The pressure on Robert Mugabe to end his violent regime is mounting following last week’s “sham” election, with a growing number of international leaders and businesses disassociating themselves from the octogenarian dictator.

On Friday, as the one-man poll got under way in Zimbabwe, Germany said it had asked a Munich-based firm to stop supplying Zimbabwe with paper used for banknotes there. A development ministry spokesperson told a news conference on Friday that there was “serious concerns” that the firm’s supplies are “providing additional support to the system in Zimbabwe, which from our point of view is not acceptable”. Zimbabwe’s financial collapse has seen Mugabe’s government responding to runaway inflation by printing more and more banknotes, of ever higher denominations.
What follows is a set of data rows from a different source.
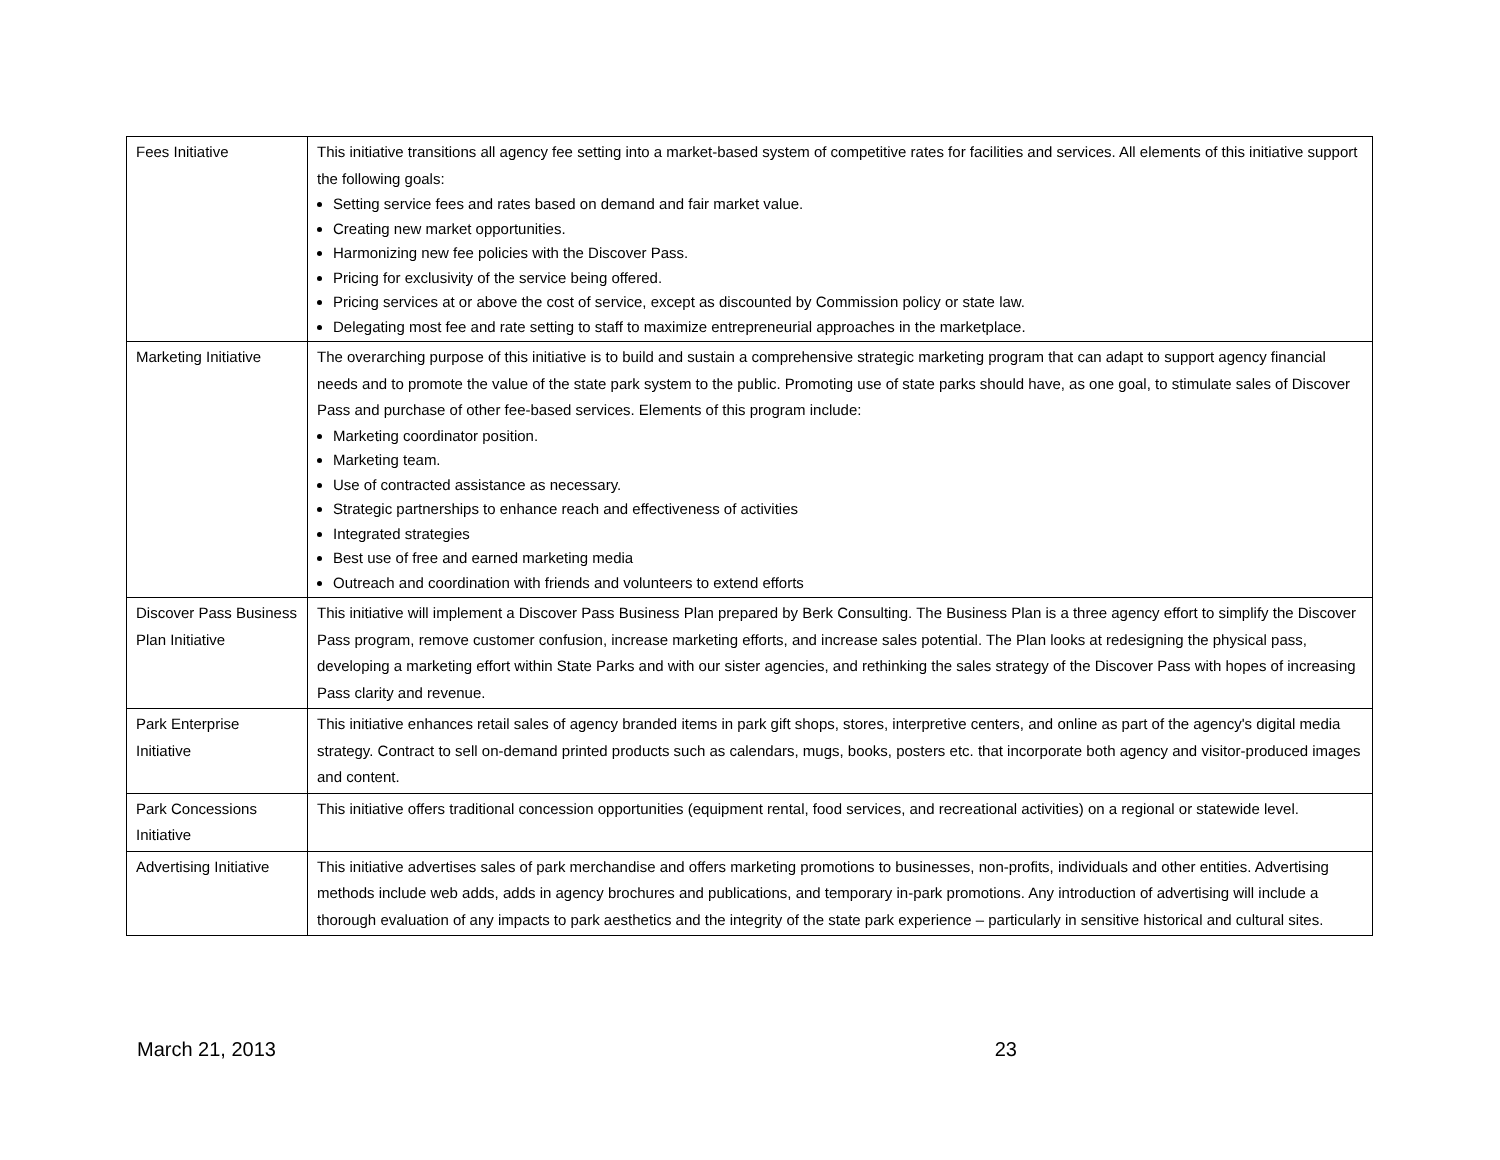| Fees Initiative | This initiative transitions all agency fee setting into a market-based system of competitive rates for facilities and services. All elements of this initiative support the following goals: Setting service fees and rates based on demand and fair market value. Creating new market opportunities. Harmonizing new fee policies with the Discover Pass. Pricing for exclusivity of the service being offered. Pricing services at or above the cost of service, except as discounted by Commission policy or state law. Delegating most fee and rate setting to staff to maximize entrepreneurial approaches in the marketplace. |
| Marketing Initiative | The overarching purpose of this initiative is to build and sustain a comprehensive strategic marketing program that can adapt to support agency financial needs and to promote the value of the state park system to the public. Promoting use of state parks should have, as one goal, to stimulate sales of Discover Pass and purchase of other fee-based services. Elements of this program include: Marketing coordinator position. Marketing team. Use of contracted assistance as necessary. Strategic partnerships to enhance reach and effectiveness of activities Integrated strategies Best use of free and earned marketing media Outreach and coordination with friends and volunteers to extend efforts |
| Discover Pass Business Plan Initiative | This initiative will implement a Discover Pass Business Plan prepared by Berk Consulting. The Business Plan is a three agency effort to simplify the Discover Pass program, remove customer confusion, increase marketing efforts, and increase sales potential. The Plan looks at redesigning the physical pass, developing a marketing effort within State Parks and with our sister agencies, and rethinking the sales strategy of the Discover Pass with hopes of increasing Pass clarity and revenue. |
| Park Enterprise Initiative | This initiative enhances retail sales of agency branded items in park gift shops, stores, interpretive centers, and online as part of the agency's digital media strategy. Contract to sell on-demand printed products such as calendars, mugs, books, posters etc. that incorporate both agency and visitor-produced images and content. |
| Park Concessions Initiative | This initiative offers traditional concession opportunities (equipment rental, food services, and recreational activities) on a regional or statewide level. |
| Advertising Initiative | This initiative advertises sales of park merchandise and offers marketing promotions to businesses, non-profits, individuals and other entities. Advertising methods include web adds, adds in agency brochures and publications, and temporary in-park promotions. Any introduction of advertising will include a thorough evaluation of any impacts to park aesthetics and the integrity of the state park experience – particularly in sensitive historical and cultural sites. |
March 21, 2013 23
Meanwhile, after Mugabe was sworn in for his sixth term as president following his “landslide victory” in the run off elections, Italian officials announced on Monday they had recalled their Zimbabwean ambassador, for consultations. Italian Foreign Minister Franco Frattini ordered Ambassador Mario Bologna home, just days after he called for all European Union diplomats to be withdrawn from Zimbabwe in a protest against Mugabe’s regime.

The ministry said in a statement that a decision to pull out all EU ambassadors would reflect the policy of “complete firmness and disapproval that is shared by the international community”.

The Italian ministry praised the EU’s work in Zimbabwe but said withdrawing the bloc’s ambassadors would have “political significance” and urged other EU governments to follow Rome’s example.

At the same time, British supermarket giant, Tesco, which buys up to £1m worth of goods from Zimbabwe each year, announced that it would stop sourcing products while the political crisis persists there. The announcement came a week after the group said it would be “irresponsible” to cut support to small farmers under the current conditions.
Supermarkets have been criticised for selling produce from the country, where millions are starving under the Mugabe regime. Tesco was among a number of British retailers who sell vegetables ranging from sugar snap peas to fine beans, all sourced from Zimbabwe. The firm said it had taken the “difficult decision” to cut trade “until there is an end to the current political crisis”.
A spokesperson said: “We also attach a very high priority to ensuring that this decision does least harm to the workers and their dependants who have supplied us from Zimbabwe. We cannot continue to support them through trade, but are urgently finding ways to support them by other means”.
The retailer said it could not ignore the escalating crisis and the feeling among the international community that further action was needed to increase pressure for change.